┏━━

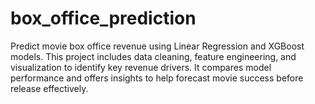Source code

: # box_office_prediction
Predict movie box office revenue using Linear Regression and XGBoost models. This project includes data cleaning, feature engineering, and visualization to identify key revenue drivers. It compares model performance and offers insights to help forecast movie success before release effectively.
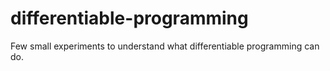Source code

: # differentiable-programming

Few small experiments to understand what differentiable programming can do.
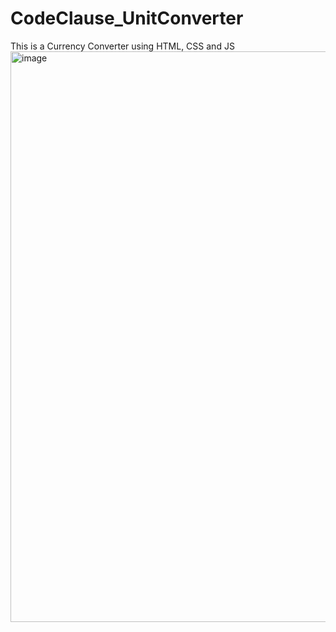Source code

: # CodeClause_UnitConverter
This is a Currency Converter using HTML, CSS and JS
<img width="913" alt="image" src="https://user-images.githubusercontent.com/92217453/236630748-ad4d7ba9-608e-4f24-9269-e800e4e6c4ec.png">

┗━━

Write out the records in full and exactly, omitting the pictures they hold.

■ WRITTEN REPLY
Source code

: # box_office_prediction
Predict movie box office revenue using Linear Regression and XGBoost models. This project includes data cleaning, feature engineering, and visualization to identify key revenue drivers. It compares model performance and offers insights to help forecast movie success before release effectively.
Source code

: # differentiable-programming

Few small experiments to understand what differentiable programming can do.
Source code

: # CodeClause_UnitConverter
This is a Currency Converter using HTML, CSS and JS
<img width="913" alt="image" src="https://user-images.githubusercontent.com/92217453/236630748-ad4d7ba9-608e-4f24-9269-e800e4e6c4ec.png">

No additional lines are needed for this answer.